Source information Block Start

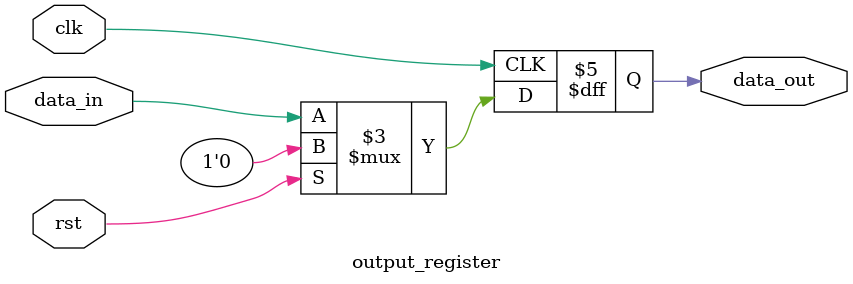
<source format=sv>
module pwm_generator_system #(
  parameter COUNTER_SIZE = 8
)(
  input  wire                     clk,          // System clock
  input  wire                     rst,          // System reset
  input  wire [COUNTER_SIZE-1:0]  duty_cycle,   // Desired PWM duty cycle
  output wire                     pwm_out       // PWM output signal
);

  // Internal signals
  wire [COUNTER_SIZE-1:0] counter_value;
  wire compare_result;
  wire sync_rst;
  
  // Reset synchronizer instantiation
  reset_synchronizer reset_sync_inst (
    .clk          (clk),
    .async_rst    (rst),
    .sync_rst     (sync_rst)
  );
  
  // Counter module instantiation
  counter_module #(
    .COUNTER_WIDTH(COUNTER_SIZE)
  ) counter_inst (
    .clk          (clk),
    .rst          (sync_rst),
    .counter_out  (counter_value)
  );
  
  // Comparator logic instantiation
  comparator_logic #(
    .DATA_WIDTH   (COUNTER_SIZE)
  ) comparator_inst (
    .counter_value(counter_value),
    .threshold    (duty_cycle),
    .compare_out  (compare_result)
  );
  
  // Output register module instantiation
  output_register pwm_output_inst (
    .clk          (clk),
    .rst          (sync_rst),
    .data_in      (compare_result),
    .data_out     (pwm_out)
  );
  
endmodule

//-----------------------------------------------------------------------------
// Reset Synchronizer: Synchronizes asynchronous reset to clock domain
//-----------------------------------------------------------------------------
module reset_synchronizer (
  input  wire clk,        // System clock
  input  wire async_rst,  // Asynchronous reset input
  output reg  sync_rst    // Synchronized reset output
);

  // Two-stage synchronizer to prevent metastability
  reg rst_meta;
  
  always @(posedge clk or posedge async_rst) begin
    if (async_rst) begin
      rst_meta  <= 1'b1;
      sync_rst  <= 1'b1;
    end else begin
      rst_meta  <= 1'b0;
      sync_rst  <= rst_meta;
    end
  end
  
endmodule

//-----------------------------------------------------------------------------
// Counter Module: Generates a free-running counter
//-----------------------------------------------------------------------------
module counter_module #(
  parameter COUNTER_WIDTH = 8
)(
  input  wire                       clk,          // System clock
  input  wire                       rst,          // Synchronized reset
  output reg  [COUNTER_WIDTH-1:0]   counter_out   // Counter output value
);
  
  always @(posedge clk) begin
    if (rst) begin
      counter_out <= {COUNTER_WIDTH{1'b0}};
    end else begin
      counter_out <= counter_out + 1'b1;
    end
  end
  
endmodule

//-----------------------------------------------------------------------------
// Comparator Logic: Combinational comparison of counter against threshold
//-----------------------------------------------------------------------------
module comparator_logic #(
  parameter DATA_WIDTH = 8
)(
  input  wire [DATA_WIDTH-1:0] counter_value,  // Current counter value
  input  wire [DATA_WIDTH-1:0] threshold,      // Duty cycle threshold
  output wire                  compare_out     // Comparison result
);
  
  // Pure combinational logic for better timing
  assign compare_out = (counter_value < threshold);
  
endmodule

//-----------------------------------------------------------------------------
// Output Register: Registers the comparator output
//-----------------------------------------------------------------------------
module output_register (
  input  wire clk,       // System clock
  input  wire rst,       // Synchronized reset
  input  wire data_in,   // Input data from comparator
  output reg  data_out   // Registered output (PWM signal)
);
  
  always @(posedge clk) begin
    if (rst) begin
      data_out <= 1'b0;
    end else begin
      data_out <= data_in;
    end
  end
  
endmodule
</source>
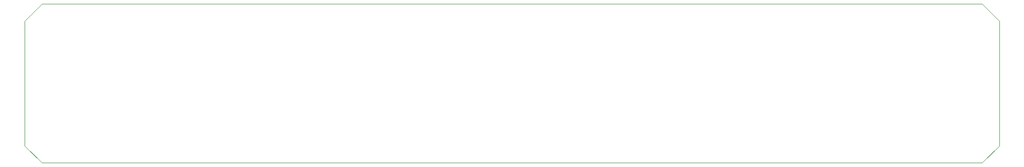
<source format=gm1>
G04 #@! TF.GenerationSoftware,KiCad,Pcbnew,7.0.5-0*
G04 #@! TF.CreationDate,2024-12-30T17:13:37-05:00*
G04 #@! TF.ProjectId,ESP32_MIDI_v3a,45535033-325f-44d4-9944-495f7633612e,rev?*
G04 #@! TF.SameCoordinates,Original*
G04 #@! TF.FileFunction,Profile,NP*
%FSLAX46Y46*%
G04 Gerber Fmt 4.6, Leading zero omitted, Abs format (unit mm)*
G04 Created by KiCad (PCBNEW 7.0.5-0) date 2024-12-30 17:13:37*
%MOMM*%
%LPD*%
G01*
G04 APERTURE LIST*
G04 #@! TA.AperFunction,Profile*
%ADD10C,0.100000*%
G04 #@! TD*
G04 APERTURE END LIST*
D10*
X204000000Y-111000000D02*
X207000000Y-108000000D01*
X39000000Y-83000000D02*
X36000000Y-86000000D01*
X36000000Y-108000000D02*
X39000000Y-111000000D01*
X207000000Y-86000000D02*
X204000000Y-83000000D01*
X36000000Y-86000000D02*
X36000000Y-108000000D01*
X204000000Y-83000000D02*
X39000000Y-83000000D01*
X207000000Y-108000000D02*
X207000000Y-86000000D01*
X39000000Y-111000000D02*
X204000000Y-111000000D01*
M02*

</source>
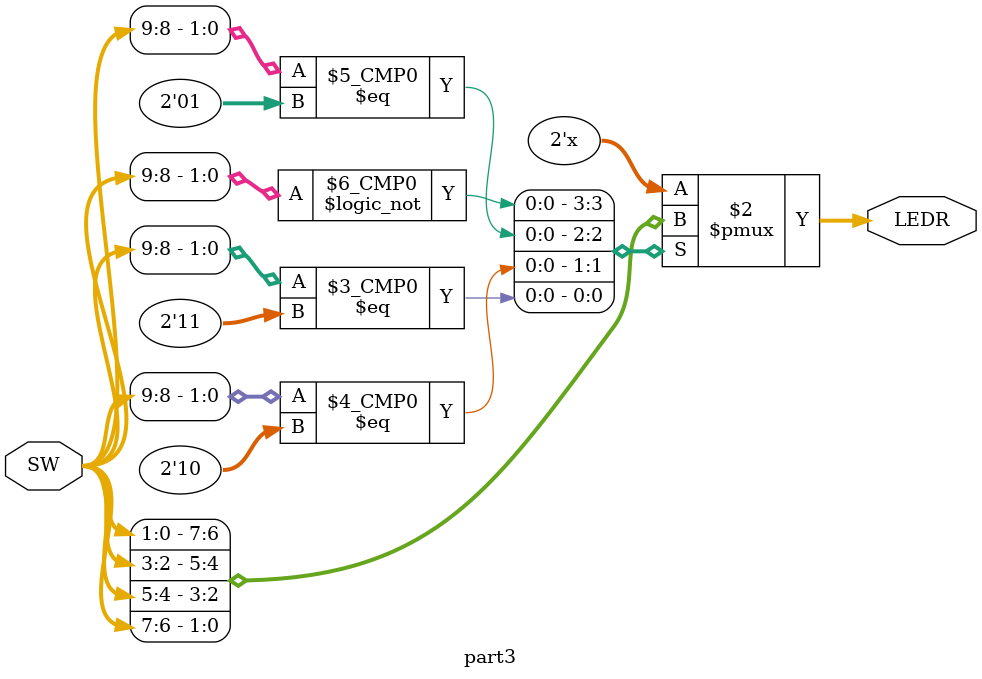
<source format=v>
module part3(SW, LEDR);
input [9:0] SW;
output reg [1:0] LEDR;

always @(*) begin
    case (SW[9:8])
        2'b00: LEDR = SW[1:0];
        2'b01: LEDR = SW[3:2];
        2'b10: LEDR = SW[5:4];
        2'b11: LEDR = SW[7:6];
        default: LEDR = 2'b00;
    endcase
end


endmodule
</source>
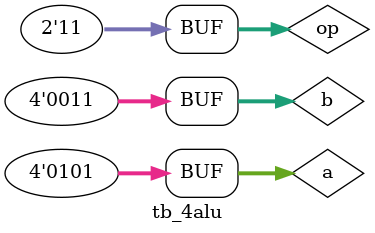
<source format=v>
module tb_4alu;
  
  reg [3:0]a,b;
  reg [1:0]op;
  wire [3:0]out;
  
  alu_4bit a1(.Out(out), .A(a), .B(b), .op(op));
  
  initial
    begin
      
      $monitor($time,"op=%b,a=%b,b=%b,out=%b",op,a,b,out);
      
      #10 op=2'b00; a=4'b0101; b=4'b0011; // a=5, b=3
      #10 op=2'b01; a=4'b0101; b=4'b0011;
      #10 op=2'b10; a=4'b0101; b=4'b0011;
      #10 op=2'b11; a=4'b0101; b=4'b0011;
      
    end
endmodule

</source>
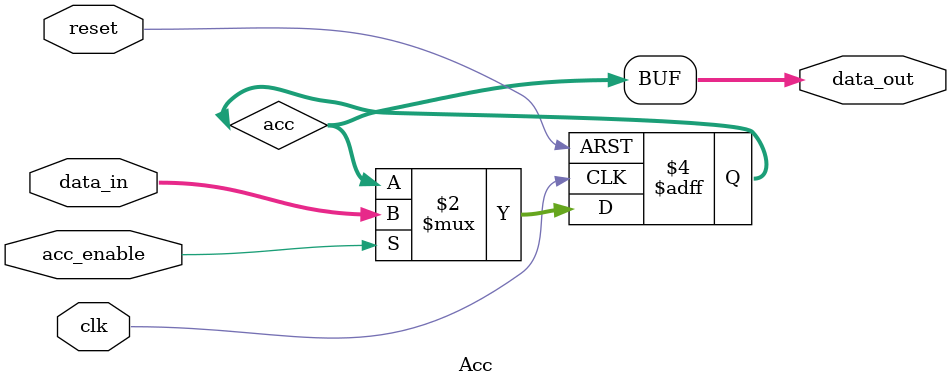
<source format=v>
module Acc (
    input wire clk,
    input wire reset,
    input wire acc_enable,
    input wire [15:0] data_in, // this will be alu_out
    output wire [15:0] data_out
);

    reg [15:0] acc;

    always @(posedge clk or posedge reset) begin
        if (reset)
            acc <= 16'b0;
        else if (acc_enable)
            acc <= data_in;
    end

    assign data_out = acc;

endmodule

</source>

Source information Block End

Print the data above exactly; drop every picture.

<source format=sv>
module pwm_generator_system #(
  parameter COUNTER_SIZE = 8
)(
  input  wire                     clk,          // System clock
  input  wire                     rst,          // System reset
  input  wire [COUNTER_SIZE-1:0]  duty_cycle,   // Desired PWM duty cycle
  output wire                     pwm_out       // PWM output signal
);

  // Internal signals
  wire [COUNTER_SIZE-1:0] counter_value;
  wire compare_result;
  wire sync_rst;
  
  // Reset synchronizer instantiation
  reset_synchronizer reset_sync_inst (
    .clk          (clk),
    .async_rst    (rst),
    .sync_rst     (sync_rst)
  );
  
  // Counter module instantiation
  counter_module #(
    .COUNTER_WIDTH(COUNTER_SIZE)
  ) counter_inst (
    .clk          (clk),
    .rst          (sync_rst),
    .counter_out  (counter_value)
  );
  
  // Comparator logic instantiation
  comparator_logic #(
    .DATA_WIDTH   (COUNTER_SIZE)
  ) comparator_inst (
    .counter_value(counter_value),
    .threshold    (duty_cycle),
    .compare_out  (compare_result)
  );
  
  // Output register module instantiation
  output_register pwm_output_inst (
    .clk          (clk),
    .rst          (sync_rst),
    .data_in      (compare_result),
    .data_out     (pwm_out)
  );
  
endmodule

//-----------------------------------------------------------------------------
// Reset Synchronizer: Synchronizes asynchronous reset to clock domain
//-----------------------------------------------------------------------------
module reset_synchronizer (
  input  wire clk,        // System clock
  input  wire async_rst,  // Asynchronous reset input
  output reg  sync_rst    // Synchronized reset output
);

  // Two-stage synchronizer to prevent metastability
  reg rst_meta;
  
  always @(posedge clk or posedge async_rst) begin
    if (async_rst) begin
      rst_meta  <= 1'b1;
      sync_rst  <= 1'b1;
    end else begin
      rst_meta  <= 1'b0;
      sync_rst  <= rst_meta;
    end
  end
  
endmodule

//-----------------------------------------------------------------------------
// Counter Module: Generates a free-running counter
//-----------------------------------------------------------------------------
module counter_module #(
  parameter COUNTER_WIDTH = 8
)(
  input  wire                       clk,          // System clock
  input  wire                       rst,          // Synchronized reset
  output reg  [COUNTER_WIDTH-1:0]   counter_out   // Counter output value
);
  
  always @(posedge clk) begin
    if (rst) begin
      counter_out <= {COUNTER_WIDTH{1'b0}};
    end else begin
      counter_out <= counter_out + 1'b1;
    end
  end
  
endmodule

//-----------------------------------------------------------------------------
// Comparator Logic: Combinational comparison of counter against threshold
//-----------------------------------------------------------------------------
module comparator_logic #(
  parameter DATA_WIDTH = 8
)(
  input  wire [DATA_WIDTH-1:0] counter_value,  // Current counter value
  input  wire [DATA_WIDTH-1:0] threshold,      // Duty cycle threshold
  output wire                  compare_out     // Comparison result
);
  
  // Pure combinational logic for better timing
  assign compare_out = (counter_value < threshold);
  
endmodule

//-----------------------------------------------------------------------------
// Output Register: Registers the comparator output
//-----------------------------------------------------------------------------
module output_register (
  input  wire clk,       // System clock
  input  wire rst,       // Synchronized reset
  input  wire data_in,   // Input data from comparator
  output reg  data_out   // Registered output (PWM signal)
);
  
  always @(posedge clk) begin
    if (rst) begin
      data_out <= 1'b0;
    end else begin
      data_out <= data_in;
    end
  end
  
endmodule
</source>
<source format=gm1>
G04 #@! TF.GenerationSoftware,KiCad,Pcbnew,7.0.5-0*
G04 #@! TF.CreationDate,2024-12-30T17:13:37-05:00*
G04 #@! TF.ProjectId,ESP32_MIDI_v3a,45535033-325f-44d4-9944-495f7633612e,rev?*
G04 #@! TF.SameCoordinates,Original*
G04 #@! TF.FileFunction,Profile,NP*
%FSLAX46Y46*%
G04 Gerber Fmt 4.6, Leading zero omitted, Abs format (unit mm)*
G04 Created by KiCad (PCBNEW 7.0.5-0) date 2024-12-30 17:13:37*
%MOMM*%
%LPD*%
G01*
G04 APERTURE LIST*
G04 #@! TA.AperFunction,Profile*
%ADD10C,0.100000*%
G04 #@! TD*
G04 APERTURE END LIST*
D10*
X204000000Y-111000000D02*
X207000000Y-108000000D01*
X39000000Y-83000000D02*
X36000000Y-86000000D01*
X36000000Y-108000000D02*
X39000000Y-111000000D01*
X207000000Y-86000000D02*
X204000000Y-83000000D01*
X36000000Y-86000000D02*
X36000000Y-108000000D01*
X204000000Y-83000000D02*
X39000000Y-83000000D01*
X207000000Y-108000000D02*
X207000000Y-86000000D01*
X39000000Y-111000000D02*
X204000000Y-111000000D01*
M02*

</source>
<source format=v>
module part3(SW, LEDR);
input [9:0] SW;
output reg [1:0] LEDR;

always @(*) begin
    case (SW[9:8])
        2'b00: LEDR = SW[1:0];
        2'b01: LEDR = SW[3:2];
        2'b10: LEDR = SW[5:4];
        2'b11: LEDR = SW[7:6];
        default: LEDR = 2'b00;
    endcase
end


endmodule
</source>
<source format=v>
module tb_4alu;
  
  reg [3:0]a,b;
  reg [1:0]op;
  wire [3:0]out;
  
  alu_4bit a1(.Out(out), .A(a), .B(b), .op(op));
  
  initial
    begin
      
      $monitor($time,"op=%b,a=%b,b=%b,out=%b",op,a,b,out);
      
      #10 op=2'b00; a=4'b0101; b=4'b0011; // a=5, b=3
      #10 op=2'b01; a=4'b0101; b=4'b0011;
      #10 op=2'b10; a=4'b0101; b=4'b0011;
      #10 op=2'b11; a=4'b0101; b=4'b0011;
      
    end
endmodule

</source>
<source format=v>
module Acc (
    input wire clk,
    input wire reset,
    input wire acc_enable,
    input wire [15:0] data_in, // this will be alu_out
    output wire [15:0] data_out
);

    reg [15:0] acc;

    always @(posedge clk or posedge reset) begin
        if (reset)
            acc <= 16'b0;
        else if (acc_enable)
            acc <= data_in;
    end

    assign data_out = acc;

endmodule

</source>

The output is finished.